Nos dias 7 e 8 de novembro, aconteceu em São Paulo um workshop para discutir a realização do FIIMP 2. O FIIMP 1, sigla para Fundações e Institutos de Impacto, é um grupo composto por 22 fundações e institutos familiares, empresariais e independentes criado em 2016 a partir do Lab de Inovação em Finanças Sociais realizado naquele ano pela Força Tarefa Brasileira de Finanças Sociais, atual Aliança pelos Investimentos e Negócios de Impacto.

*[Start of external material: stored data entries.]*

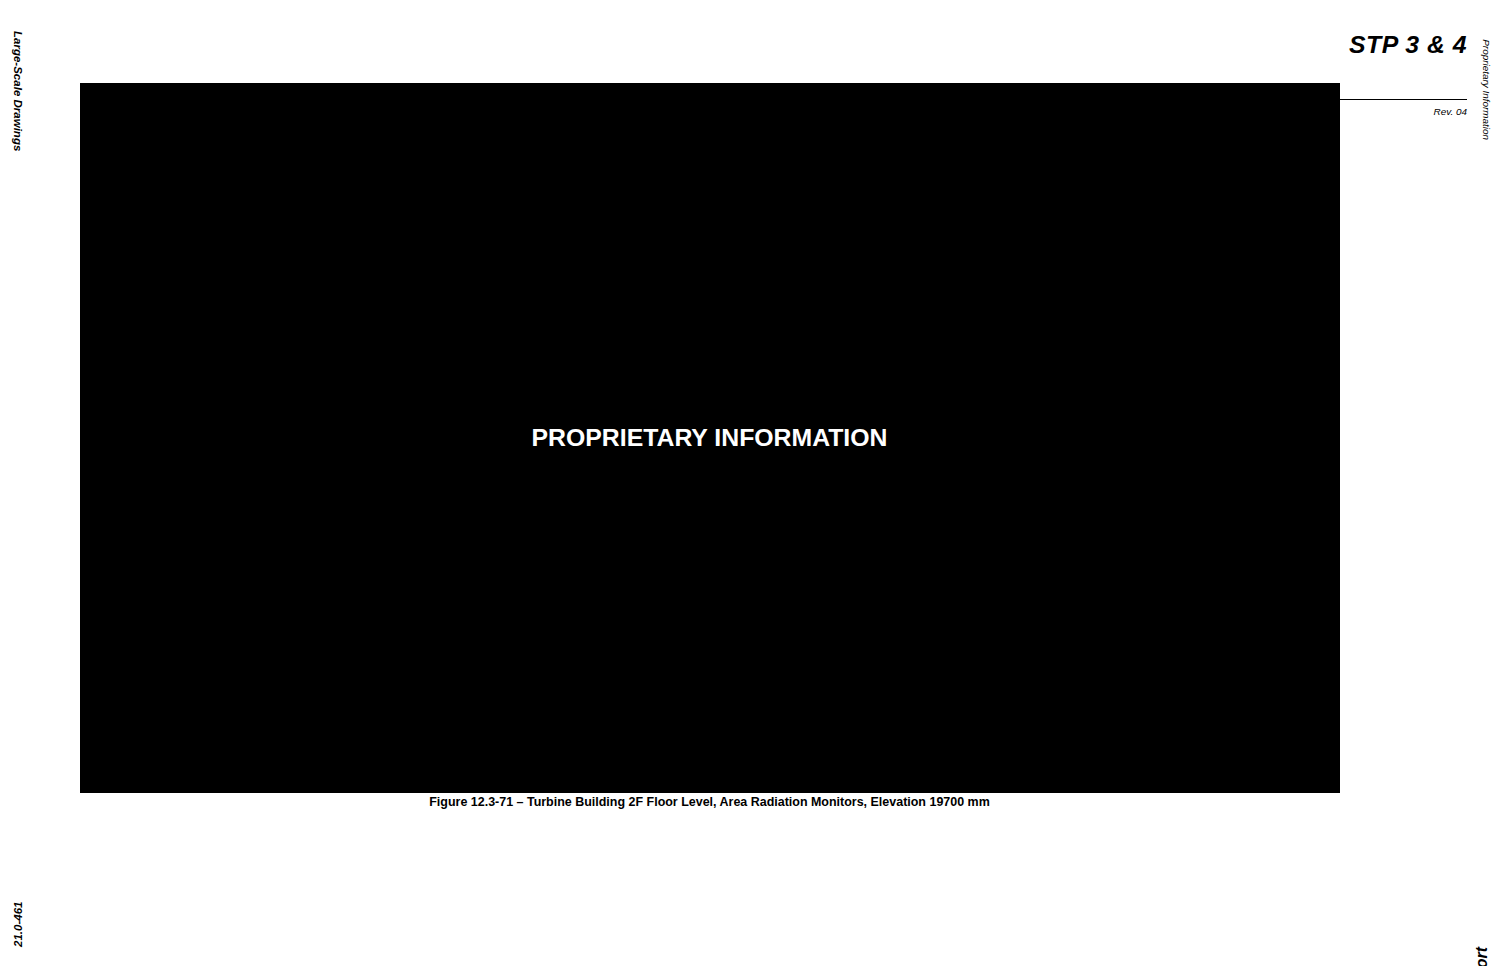STP 3 & 4
Rev. 04
Proprietary Information
Final Safety Analysis Report
Large-Scale Drawings
21.0-461
PROPRIETARY INFORMATION
Figure 12.3-71 – Turbine Building 2F Floor Level, Area Radiation Monitors, Elevation 19700 mm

Estabelecida como uma rede de aprendizado, a iniciativa tem como objetivo reunir entidades para que juntas possam aprender, acompanhar e conhecer diferentes formas de investimentos em negócios de impacto socioambiental e seus respectivos resultados a partir de uma variedade de mecanismos financeiros, conhecendo o campo mais profundamente para fortalecê-lo e inspirar o investimento de outros atores sociais.

Durante sua atuação em 2017 e 2018, o grupo procurou respostas a questionamentos como a forma com que institutos e fundações podem investir em negócios de impacto socioambiental, quais são os melhores caminhos, quais cuidados devem ser tomados, como monitorar o impacto social dos investimentos, entre muitos outros. Durante o percurso, foi mantida a crença de que negócios também podem resolver problemas sociais e ambientais e que, com um modelo econômico, produtos e serviços sustentáveis, podem gerar retorno financeiro.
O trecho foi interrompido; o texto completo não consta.